Significantly, no drug use by Griffith Joyner or Joyner-Kersee was mentioned.

In other news, Ben Plucknett died last Nov. 17, at the age of 48. He was a world-record holder in the discus. He also was the first American to be suspended by the international governing body for using an anabolic steroid, in 1981.

In still other news, Kim Gallagher died last Nov. 18, at the age of 38. She won medals in the 800 meters in the `84 and `88 Olympics. The cause of death was a stroke. Gallagher's former coach was banned for life by USA Track and Field for dispensing steroids to his athletes. Gallagher always denied she used illegal substances.

Thanks to Ben Johnson, all premature track obituaries will bubble up with questions. And all landmark performances will be accompanied by whispers.

Funny that the same ethic doesn't apply to other sports.

Mark McGwire's home run record was never seriously tainted by the fact that he used androstenedione, a substance that would have been illegal at the Olympics. The same writers who mock Barry Bonds' sudden musculature glorified McGwire.

From the time the first pigskin was inflated, football players have needed something to get them through the night.

A minor-league pitcher passes out and dies after taking ephedra. So does a big Minnesota Vikings' tackle (according to the Vikings). The popularity of baseball and football do not suffer.

Maybe track and field is different because none of us can relate to the impossibility of what these champions do. Michael Johnson ran the 200 meters in 19.32 in Atlanta. He tore up his hamstring in the process.
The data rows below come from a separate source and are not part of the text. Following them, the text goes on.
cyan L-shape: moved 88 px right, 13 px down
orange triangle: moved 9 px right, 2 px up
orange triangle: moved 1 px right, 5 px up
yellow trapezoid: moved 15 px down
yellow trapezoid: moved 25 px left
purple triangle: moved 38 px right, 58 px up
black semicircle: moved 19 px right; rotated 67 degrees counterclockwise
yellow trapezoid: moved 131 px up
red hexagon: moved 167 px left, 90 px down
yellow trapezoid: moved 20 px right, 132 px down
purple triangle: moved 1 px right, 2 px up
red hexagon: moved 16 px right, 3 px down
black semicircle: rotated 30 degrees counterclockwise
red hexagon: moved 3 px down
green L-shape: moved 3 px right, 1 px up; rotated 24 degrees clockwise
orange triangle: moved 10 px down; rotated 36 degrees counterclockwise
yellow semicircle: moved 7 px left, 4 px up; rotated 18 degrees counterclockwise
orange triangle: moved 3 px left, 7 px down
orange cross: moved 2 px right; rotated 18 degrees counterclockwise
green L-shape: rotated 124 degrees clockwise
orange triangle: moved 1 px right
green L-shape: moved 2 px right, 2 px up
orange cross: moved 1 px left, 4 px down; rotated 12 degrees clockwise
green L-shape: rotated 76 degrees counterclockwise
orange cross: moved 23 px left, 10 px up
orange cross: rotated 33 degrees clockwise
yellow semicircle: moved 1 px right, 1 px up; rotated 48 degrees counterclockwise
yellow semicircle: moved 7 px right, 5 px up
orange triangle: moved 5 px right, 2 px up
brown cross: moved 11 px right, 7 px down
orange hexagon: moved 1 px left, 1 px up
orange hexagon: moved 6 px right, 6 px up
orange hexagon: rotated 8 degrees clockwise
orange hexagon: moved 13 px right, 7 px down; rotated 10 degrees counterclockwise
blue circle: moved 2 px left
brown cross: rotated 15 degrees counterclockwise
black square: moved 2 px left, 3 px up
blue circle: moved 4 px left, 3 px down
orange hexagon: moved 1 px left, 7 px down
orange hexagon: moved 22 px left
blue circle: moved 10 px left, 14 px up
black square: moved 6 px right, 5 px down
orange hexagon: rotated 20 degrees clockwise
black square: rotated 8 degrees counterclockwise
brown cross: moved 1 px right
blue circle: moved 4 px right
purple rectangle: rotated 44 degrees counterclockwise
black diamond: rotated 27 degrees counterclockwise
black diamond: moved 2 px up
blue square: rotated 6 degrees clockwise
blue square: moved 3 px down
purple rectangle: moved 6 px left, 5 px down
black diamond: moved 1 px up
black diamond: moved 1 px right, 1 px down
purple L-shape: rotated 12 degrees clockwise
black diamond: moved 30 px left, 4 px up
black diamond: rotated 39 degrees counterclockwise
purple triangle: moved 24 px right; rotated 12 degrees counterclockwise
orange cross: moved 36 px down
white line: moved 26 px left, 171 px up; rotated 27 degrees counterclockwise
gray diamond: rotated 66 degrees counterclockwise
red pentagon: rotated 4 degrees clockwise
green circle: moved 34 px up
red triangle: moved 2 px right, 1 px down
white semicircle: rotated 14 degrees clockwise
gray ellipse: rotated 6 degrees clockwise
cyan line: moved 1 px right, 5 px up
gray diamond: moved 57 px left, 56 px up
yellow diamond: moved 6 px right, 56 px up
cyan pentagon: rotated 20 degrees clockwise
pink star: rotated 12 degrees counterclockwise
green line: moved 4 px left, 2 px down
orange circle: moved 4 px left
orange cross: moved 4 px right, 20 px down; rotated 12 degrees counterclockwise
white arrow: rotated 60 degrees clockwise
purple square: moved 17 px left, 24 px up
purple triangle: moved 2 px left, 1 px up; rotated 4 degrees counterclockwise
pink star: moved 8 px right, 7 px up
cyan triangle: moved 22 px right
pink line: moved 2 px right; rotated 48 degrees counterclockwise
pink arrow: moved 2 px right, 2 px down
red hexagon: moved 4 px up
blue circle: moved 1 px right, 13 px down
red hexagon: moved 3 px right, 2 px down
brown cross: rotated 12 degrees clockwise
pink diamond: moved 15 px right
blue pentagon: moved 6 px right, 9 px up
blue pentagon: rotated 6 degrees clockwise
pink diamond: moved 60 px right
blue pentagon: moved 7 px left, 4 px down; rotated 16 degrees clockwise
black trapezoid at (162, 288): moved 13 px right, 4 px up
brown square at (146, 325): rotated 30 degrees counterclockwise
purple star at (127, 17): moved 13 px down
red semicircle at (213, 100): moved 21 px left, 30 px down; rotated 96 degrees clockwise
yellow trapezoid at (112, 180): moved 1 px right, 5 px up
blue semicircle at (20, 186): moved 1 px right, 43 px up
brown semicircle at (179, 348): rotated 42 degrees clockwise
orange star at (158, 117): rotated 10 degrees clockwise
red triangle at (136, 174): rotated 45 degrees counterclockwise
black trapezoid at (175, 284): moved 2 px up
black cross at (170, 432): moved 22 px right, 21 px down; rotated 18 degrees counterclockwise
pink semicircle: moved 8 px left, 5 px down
When a human body runs that fast, it comes apart.

The drug cops are mobilized for Athens in `04, but as long as track's champions can win and cash in before they get caught, they'll find a way.

Charlie Francis, Ben Johnson's coach, wrote this in a magazine called Testosterone:

"Drug use in sport has a long and grand tradition. Perhaps we should give the medals to the scientists assisting the athletes. If anyone is clean, it's going to be the losers."

In the world that Francis and Johnson left us, the losers are dirty, too.